We are quickly approaching a significant date, a date which had a profound impact on the global economy and our physchy. This August is the fifth anniversary of the beginning of the Global Financial Crisis, yes, it started a half decade ago. What were you doing five years ago? I suspect you were reading the headlines of the day wondering what does it all mean to me? It was unfathomable to think back then that sub-prime mortgages, ARM teaser rates, and new terms to the general public like derivatives and swaps, could nearly bring down the global economy. And yet here we are five years later, dealing with a fragile economy because aftershocks are still being felt because of the GFC, Global Financial Crisis.
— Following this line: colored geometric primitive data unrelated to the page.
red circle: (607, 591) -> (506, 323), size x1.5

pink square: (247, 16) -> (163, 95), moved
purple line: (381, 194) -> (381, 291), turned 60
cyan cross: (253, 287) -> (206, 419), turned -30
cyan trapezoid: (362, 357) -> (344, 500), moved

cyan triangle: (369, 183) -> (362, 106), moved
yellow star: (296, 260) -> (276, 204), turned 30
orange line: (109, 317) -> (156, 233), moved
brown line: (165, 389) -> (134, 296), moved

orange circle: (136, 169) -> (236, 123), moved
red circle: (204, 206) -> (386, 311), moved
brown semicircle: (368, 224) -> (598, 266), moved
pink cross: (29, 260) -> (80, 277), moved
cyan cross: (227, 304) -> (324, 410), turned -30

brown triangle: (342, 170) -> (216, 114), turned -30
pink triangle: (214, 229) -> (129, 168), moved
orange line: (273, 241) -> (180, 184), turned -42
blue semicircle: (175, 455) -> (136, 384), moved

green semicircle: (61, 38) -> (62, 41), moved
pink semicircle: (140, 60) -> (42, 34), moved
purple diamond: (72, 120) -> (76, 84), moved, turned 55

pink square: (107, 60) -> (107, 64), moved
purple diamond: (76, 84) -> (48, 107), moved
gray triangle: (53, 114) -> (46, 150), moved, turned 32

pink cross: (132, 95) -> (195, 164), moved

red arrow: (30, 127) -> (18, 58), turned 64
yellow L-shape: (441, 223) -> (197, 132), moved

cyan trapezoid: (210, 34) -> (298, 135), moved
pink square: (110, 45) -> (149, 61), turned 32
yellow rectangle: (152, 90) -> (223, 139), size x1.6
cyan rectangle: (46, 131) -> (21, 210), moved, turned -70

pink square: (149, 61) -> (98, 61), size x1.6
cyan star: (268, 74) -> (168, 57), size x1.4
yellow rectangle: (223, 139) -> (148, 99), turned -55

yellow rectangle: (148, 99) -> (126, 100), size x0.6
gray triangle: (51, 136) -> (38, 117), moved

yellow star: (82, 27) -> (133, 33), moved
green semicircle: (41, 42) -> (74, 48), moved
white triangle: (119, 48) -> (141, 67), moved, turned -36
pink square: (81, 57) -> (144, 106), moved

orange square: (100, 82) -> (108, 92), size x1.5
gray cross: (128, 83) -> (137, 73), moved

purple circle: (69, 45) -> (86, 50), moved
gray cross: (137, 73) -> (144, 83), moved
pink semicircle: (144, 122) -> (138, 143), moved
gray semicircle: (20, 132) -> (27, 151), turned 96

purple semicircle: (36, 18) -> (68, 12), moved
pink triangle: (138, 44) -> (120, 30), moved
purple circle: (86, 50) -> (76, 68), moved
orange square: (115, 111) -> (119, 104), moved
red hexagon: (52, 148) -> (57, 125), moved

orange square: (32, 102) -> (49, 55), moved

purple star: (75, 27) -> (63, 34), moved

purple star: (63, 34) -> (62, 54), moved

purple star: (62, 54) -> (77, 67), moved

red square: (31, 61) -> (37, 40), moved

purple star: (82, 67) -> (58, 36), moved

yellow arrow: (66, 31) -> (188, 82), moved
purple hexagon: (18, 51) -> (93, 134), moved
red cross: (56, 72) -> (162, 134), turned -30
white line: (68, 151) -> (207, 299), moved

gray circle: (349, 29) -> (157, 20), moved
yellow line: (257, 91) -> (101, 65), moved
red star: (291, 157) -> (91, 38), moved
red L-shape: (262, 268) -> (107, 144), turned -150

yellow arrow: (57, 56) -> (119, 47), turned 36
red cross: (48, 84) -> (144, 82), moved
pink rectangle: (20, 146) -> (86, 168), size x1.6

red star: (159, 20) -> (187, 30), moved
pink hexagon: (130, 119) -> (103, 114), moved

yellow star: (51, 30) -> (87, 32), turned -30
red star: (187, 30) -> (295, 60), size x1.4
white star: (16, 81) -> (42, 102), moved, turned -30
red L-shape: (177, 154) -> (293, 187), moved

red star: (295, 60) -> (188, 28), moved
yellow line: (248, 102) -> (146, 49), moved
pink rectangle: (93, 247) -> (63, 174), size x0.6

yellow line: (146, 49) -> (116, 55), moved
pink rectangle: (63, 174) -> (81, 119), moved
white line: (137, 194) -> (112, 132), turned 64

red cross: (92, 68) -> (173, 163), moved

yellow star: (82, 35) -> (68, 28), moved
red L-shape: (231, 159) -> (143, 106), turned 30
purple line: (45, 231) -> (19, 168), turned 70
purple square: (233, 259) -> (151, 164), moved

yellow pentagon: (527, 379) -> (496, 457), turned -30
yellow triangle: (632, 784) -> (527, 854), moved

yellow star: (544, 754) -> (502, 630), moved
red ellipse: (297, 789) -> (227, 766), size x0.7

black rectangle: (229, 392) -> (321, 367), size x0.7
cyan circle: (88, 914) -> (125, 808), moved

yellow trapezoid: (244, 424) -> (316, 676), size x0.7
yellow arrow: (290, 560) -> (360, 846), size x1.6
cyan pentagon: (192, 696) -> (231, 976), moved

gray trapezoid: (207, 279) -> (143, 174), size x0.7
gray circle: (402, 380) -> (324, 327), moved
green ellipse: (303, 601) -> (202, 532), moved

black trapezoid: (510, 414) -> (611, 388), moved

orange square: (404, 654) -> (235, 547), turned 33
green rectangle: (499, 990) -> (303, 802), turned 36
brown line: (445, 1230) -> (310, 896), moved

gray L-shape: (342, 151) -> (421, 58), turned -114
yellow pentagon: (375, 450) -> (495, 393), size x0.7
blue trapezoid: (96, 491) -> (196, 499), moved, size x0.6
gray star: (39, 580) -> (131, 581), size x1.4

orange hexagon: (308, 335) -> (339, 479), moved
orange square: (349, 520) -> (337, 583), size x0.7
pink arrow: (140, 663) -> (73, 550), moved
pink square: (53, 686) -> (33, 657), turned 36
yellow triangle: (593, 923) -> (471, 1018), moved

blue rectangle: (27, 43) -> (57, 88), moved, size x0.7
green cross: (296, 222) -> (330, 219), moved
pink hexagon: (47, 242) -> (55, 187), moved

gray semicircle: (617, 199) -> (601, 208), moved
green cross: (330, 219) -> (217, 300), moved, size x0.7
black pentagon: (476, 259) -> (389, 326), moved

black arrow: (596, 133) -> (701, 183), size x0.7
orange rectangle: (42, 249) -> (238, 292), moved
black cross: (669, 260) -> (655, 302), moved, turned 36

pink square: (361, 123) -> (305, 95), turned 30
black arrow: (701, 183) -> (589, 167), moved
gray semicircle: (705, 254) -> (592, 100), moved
Plenty has been and will continue to be written about the Global Financial Crisis and its aftershocks, example being the state of the U.S. economy and the European crisis. However, little has been written about the lingering affects of the crisis will have on our collective physchy. I see examples of it everywhere. You don’t have to look any further than the deep distrust and vitriol people have towards banks, and bankers. Mention Wall Street, executive compensations packages, stock markets and the like and most people will speak of these in contemptuous terms. That to me will be one of the most significant fallouts of the Global Financial Crisis; the demonization of success.
It has become fashionable to disparage and criticize success. What was once admired and encouraged is today scorned. You’re successful? You make a large sum of money? Shame on you. It really has become open season for those who are successful. Politicians and journalists have been exploiting this sentiment for the last five years and will continue to do so until consumer confidence returns in force. To be clear this not an attempt to justify million dollar comp packages. But I will say this, if it doesn’t bother you that Shea Weber of the NHL’s Nashville Predators just signed a 14 year contract for $110 million, why are we bothered by what business leaders earn? I understand the argument that the wealth gap between middle class and the affluent is widening but its too easy to suggest that fairness would be severed by simply making the affluent pay more. But it’s becoming fashionable to suggest that because if you’re successful, wealthy, well, you must have done something wrong to earn that wealth. And if you ‘re legit, you should have to pay more for the sins of your business brethren.
In some aspects I understand the cynicism towards business leaders, and bankers in particular. Why wouldn’t there be? Where are the indictments for those who perpetrated the Global Financial Crisis? Prosecutors made Bernard Madoff pay, and deservedly so. But his was school yard compared to those who nearly brought down the global economy. This injustice fuels the mistrust and demonization of those who are successful. I hope this doesn’t result in future generations saying to their children, “dream big, be average”.